Chapter 27
Beau Harcourt walked out of his tent, leaving a tied-up Jess Leslie behind, and was taken aback by his visitors.
Four men sat tall, gaunt horses that stood heads hanging, dusty, and trail-worn.
But it was their riders that drew and held his attention as something ancient and reptilian in his brain warned him of danger of a kind he’d never encountered before.
The four men looked alike, their narrow faces pale and sunken, as though they were being eaten by the same death cancer.
They affected the dress and manner of the frontier gambler, black frock coats and pants and boots of the same color. Despite the heat, they wore high celluloid collars and string ties. Their hats were low-crowned and flat-brimmed, gold bands adding the only color to their somber outfits.
Each man wore a blue cross-draw Colt and had a Winchester booted under his right knee.
Harcourt had been around gunfighters before, men like Heap Leggett who were among the best, but he’d never encountered four like these.
Something . . . strange emanated from the men. It reached out to him with tentacles. Something more than danger; something more than menace; something akin to evil; something . . . demonic.
The day was bright, the sun hot, yet Harcourt felt darkness come down on him, as though he stood in the shadow of a gallows.
“These gentlemen are the Peacock brothers from up in the Padres Mesa country,” Deacon Santee said. “I didn’t get their given names.”
“Because they don’t matter,” one of the riders said. His eyes were green, like the sea off a rocky coastline. “Tell your friend the urgent nature of our business.”
“They’re hunting a man, Beau,” the deacon said. “Feller who goes by the name of Mash Lake. You seen or heard of him?”
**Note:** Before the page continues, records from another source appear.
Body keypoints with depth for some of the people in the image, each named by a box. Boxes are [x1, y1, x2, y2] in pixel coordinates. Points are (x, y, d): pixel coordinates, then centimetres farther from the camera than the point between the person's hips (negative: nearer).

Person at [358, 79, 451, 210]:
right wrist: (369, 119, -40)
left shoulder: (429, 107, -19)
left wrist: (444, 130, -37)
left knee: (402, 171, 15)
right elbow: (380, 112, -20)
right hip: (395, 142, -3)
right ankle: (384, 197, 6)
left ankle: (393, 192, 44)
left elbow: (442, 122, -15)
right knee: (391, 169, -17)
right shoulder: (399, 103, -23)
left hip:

Now Harcourt felt four pairs of green eyes on him and he didn’t trust himself to talk.
He shook his head.
“Figured that,” the deacon said. “Like I told you boys, there ain’t many strangers come calling around these parts.”
Then a strange thing happened that shook Harcourt and even made the deacon’s eyes bug out of his head.
The brother who sat his horse at the left of the line moved his mouth as though he was forming words. But he didn’t utter a sound.
One of the others spoke for him.
“If you boys are lying to us, it would be better for you if you’d never been born.”
The Peacock who’d spoken aloud saw the stunned look in Harcourt’s face and said, “My brother can’t talk, so I do his speaking for him.”
The deacon, maybe braver or more foolish than Harcourt, said, “Damn it all, how is that possible?”
“I know what he wants to say and when he wants to say it.”
The dumb Peacock’s mouth moved again.
“What’s in the tent?” his brother said.
“Nothing!” Harcourt said.
Too quickly.
The Peacock brothers stared at him and Deacon Santee gave Harcourt a surprised look that quickly turned hard and measuring.
Harcourt tried to cover up his gaffe. “I’ve got private papers in there is all.”
“We won’t touch your private papers,” said a brother who had been silent until then. “Only the man who calls himself Mash Lake is of interest to us.”
He kneed his horse forward to the tent, leaned out of the saddle, opened the flap, and looked inside.
After a few moments he swung his horse around and said, “Lake isn’t there.”
Harcourt exhaled his relief. Tension drained out of his belly like a beer-drinking man taking a piss.
It seemed the Peacocks were intent on the man called Lake. Nothing else, including the sight of a naked woman on a cot, mattered to them.
Emboldened now, Harcourt said, “There’s a ghost town to the south of here. Seems a likely place for a man to hole up for a spell.”
The brothers said nothing. They swung their horses, trotted away, and didn’t look back.
After they’d gone, Harcourt felt the air thick and hard to breathe, as though the Peacocks had polluted it by their very presence.